Germany ordered the closure of all three Iranian Consulates in the country on Thursday in response to the execution of Iranian-German prisoner Jamshid Sharmahd, who lived in the United States and was kidnapped in Dubai in 2020 by Iranian security forces.
Sharmahd, 69, was put to death in Iran on Monday on terrorism charges, which Germany, the U.S. and international rights groups dismissed as a sham trial. The decision to close the Iranian Consulates in Frankfurt, Hamburg and Munich, announced by Foreign Minister Annalena Baerbock, leaves the Islamic Republic with only its embassy in Berlin.
“The execution of a European citizen is seriously harming relations between Iran and the European Union,” EU foreign policy chief Josep Borrell said earlier this week, warning that the EU will now consider “targeted and significant measures” against Iran.

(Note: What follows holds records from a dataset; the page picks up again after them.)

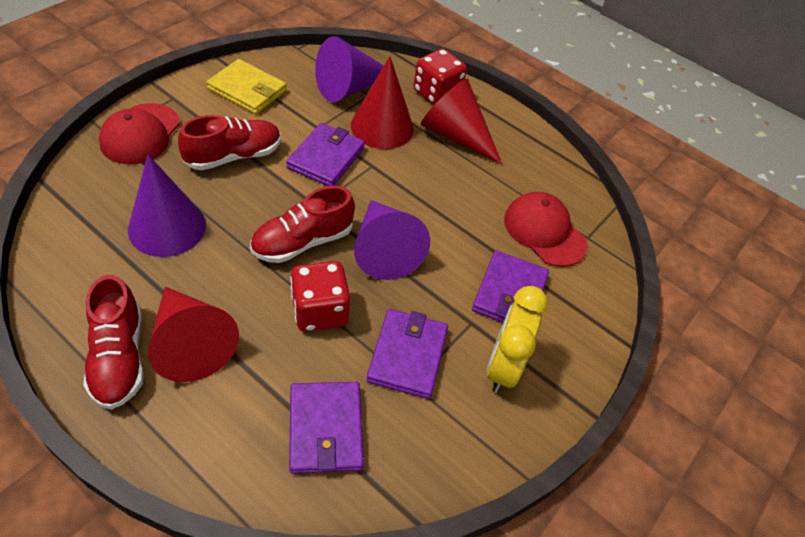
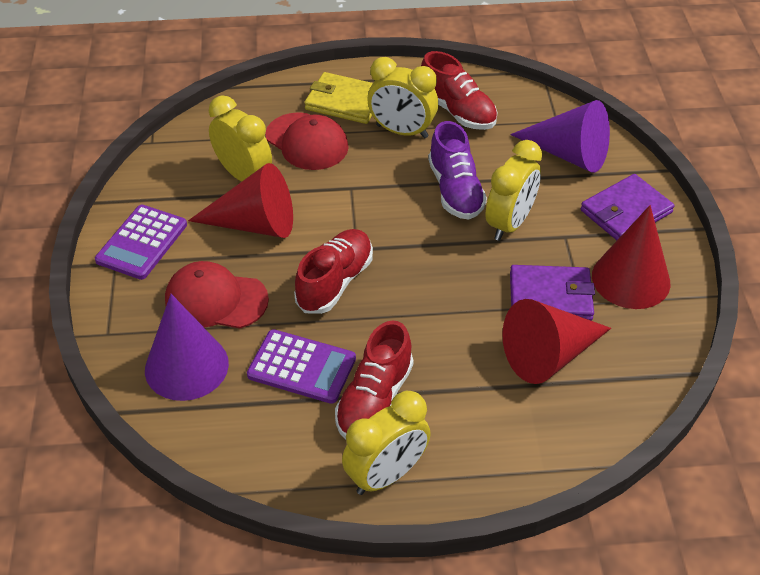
purple calculator: 0 -> 2
purple cone: 3 -> 2
purple shoe: 0 -> 1
purple wallet: 4 -> 2
red dice: 2 -> 0
yellow clock: 1 -> 4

Baerbock noted that the EU had already imposed a new set of sanctions in mid-October, and she is pushing for Iran’s Revolutionary Guard to be put on a list of terror organizations. She accused the Iranian government of knowing “above all the language of blackmail, threat and violence,” and said Berlin will continue its “tireless work” to get other Germans released who are being held in Iran.
Sharmahd was one of several Iranian dissidents abroad in recent years who were either tricked or kidnapped and brought back to Iran. Germany’s decision to shut down all of Iran’s consulates represents a major diplomatic downgrade, signaling the deteriorating relations between the two countries in the wake of this case.